Mandiant vient de publier de nouveaux détails concernant une vulnérabilité zero-day (CVE-2025-0282) qu’Ivanti a divulguée et corrigée simultanément aujourd’hui, impactant ses appliances Ivanti Connect Secure VPN (« ICS »).
Tribune – Ivanti a identifié cette compromission sur la base d’indications provenant de l’outil Integrity Checker Tool (« ICT ») fourni par l’entreprise ainsi que d’autres outils commerciaux de surveillance de sécurité. Dans son analyse, Mandiant a observé que la CVE-2025-0282 a été exploité dans la nature par un acteur de l’espionnage soupçonné d’être lié à la Chine dès décembre 2024.
Bien que Mandiant ne puisse pas encore attribuer l’exploitation de la vulnérabilité CVE-2025-0282 à un acteur de la menace spécifique, les chercheurs ont analysé la même famille de malwares (SPAWN) qui avait été signalée en avril 2024 et associée à UNC5337. Mandiant évalue avec une confiance modérée qu’il s’agit du même groupe connu sous le nom d’UNC5221.
Mandiant souligne qu’ « il est possible que plusieurs acteurs soient responsables de la création et du déploiement » des différentes familles de malwares observées dans leurs enquêtes en cours (SPAWN, DRYHOOK et PHASEJAM).
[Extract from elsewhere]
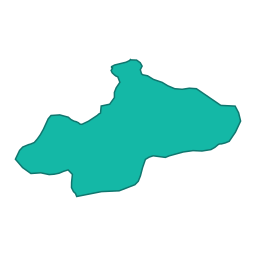 outline of Tokat
{"feature_id": "TUR-2297", "entity_name": "Tokat", "entity_type": "Province", "adm_level": 1, "iso_a3": "TUR", "parent_name": "Turkey", "parent_adm1": "", "projection": "orthographic", "projection_center": [36.489, 40.417], "detail": "fine", "context": "isolated", "style": "filled", "palette": "teal", "viewbox_px": 256, "rotation_deg": 0, "n_neighbors": 0, "source": "natural_earth", "source_scale": "10m", "svg_char_len": 1250}
<svg xmlns="http://www.w3.org/2000/svg" viewBox="0 0 256 256"><path d="M142.1,66.1L140.3,69.7L141.5,73.8L142.8,74.8L147.6,75.8L153.4,79.4L162.2,82.4L167.6,85.7L174.7,88.7L182.2,89.3L189.3,88.2L196.4,88.7L220.8,105.4L235.1,106.1L238.6,112.8L240.6,121.1L235.4,132.2L229.2,141.3L225.3,142.9L221.4,143.9L219.8,143.9L218.4,144.4L214.8,147.4L210.9,149.6L202.0,151.0L193.0,150.6L183.1,152.0L169.3,155.8L165.4,157.4L153.2,155.8L149.2,157.1L145.4,159.4L142.6,167.5L140.4,175.9L138.3,181.2L134.9,184.7L119.2,190.8L101.6,191.6L76.7,196.5L75.5,193.5L73.5,191.6L71.5,187.6L71.6,182.2L72.4,174.4L68.1,169.9L63.6,171.3L59.1,173.2L54.2,174.2L49.2,174.6L40.8,172.8L30.9,173.5L22.6,167.6L15.4,159.2L19.6,150.4L22.8,147.0L28.6,144.6L30.5,144.1L34.3,142.5L37.4,138.9L40.3,134.8L43.4,129.3L48.2,118.8L51.0,115.5L59.8,114.9L68.3,117.2L70.9,119.5L73.9,121.1L76.2,121.7L78.3,122.7L80.1,124.2L82.0,124.3L88.5,121.2L97.3,115.4L98.8,114.0L99.7,113.6L100.5,113.1L101.2,106.0L109.7,104.2L114.4,97.6L114.4,92.4L116.2,87.8L119.9,82.3L117.8,76.8L116.0,76.1L114.4,74.9L112.2,72.8L111.1,70.4L112.4,68.5L112.4,67.6L111.6,67.6L111.6,66.6L114.6,65.0L126.1,62.2L129.7,60.5L130.4,59.5L131.1,59.9L136.6,60.1L140.2,62.7L142.1,66.1Z" fill="#14b8a6" stroke="#0f766e" stroke-width="1.5"/></svg>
Cependant, les chercheurs ajoutent qu’« à la date de publication de ce rapport, nous ne disposons pas de suffisamment de données pour évaluer avec précision le nombre d’acteurs de la menace ciblant la CVE-2025-0282 ».
L’exploitation réussie de la CVE-2025-0282 permet aux attaquants :
-
Exécution de code à distance : Permet aux attaquants de prendre le contrôle des systèmes affectés.
-
Déplacement latéral : Une fois compromis, les attaquants se déplacent latéralement dans les réseaux pour étendre leur accès, ce qui peut avoir des impacts en aval au-delà de l’appareil.
-
Portes dérobées persistantes : Les attaquants installent des portes dérobées (“backdoor”) pour maintenir l’accès aux systèmes compromis. Certaines de ces portes peuvent persister malgré les mises à jour système, c’est pourquoi Ivanti recommande aux clients concernés d’effectuer une réinitialisation.
Deux tactiques intéressantes observées (à noter que Mandiant ne dispose pas encore de suffisamment de données pour déterminer quel acteur est à l’origine de cela) :
-
Après avoir exploité avec succès la vulnérabilité CVE-2025-0282, l’acteur de la menace déploie le logiciel malveillant personnalisé « PHASEJAM » pour établir une présence initiale sur le système et empêcher l’installation des mises à jour du système, ce qui favorise une tentative d’accès persistant à travers les mises à jour système.
=> Anticipant qu’un échec d’installation de mise à jour attirerait l’attention de l’administrateur, l’attaquant affiche une fausse barre de progression de mise à jour pour tromper l’administrateur, lui faisant croire que la mise à jour a été correctement installée, tout en bloquant discrètement le processus légitime.
-
Les récentes versions d’Ivanti Connect Secure incluent un outil d’intégrité intégré (ICT) qui s’est avéré efficace pour identifier les compromissions liées à cette vulnérabilité. Cet outil agit comme une alerte pour signaler aux utilisateurs qu’il y a un problème ou un comportement suspect. Il exécute régulièrement des diagnostics sur l’appliance, surveillant en permanence son fonctionnement pour détecter toute anomalie ou déviation par rapport à son état de fonctionnement habituel.
=> Dans certains cas, l’attaquant a essayé de modifier le registre des fichiers sains de l’ICT pour y inclure ses fichiers malveillants et contourner la détection.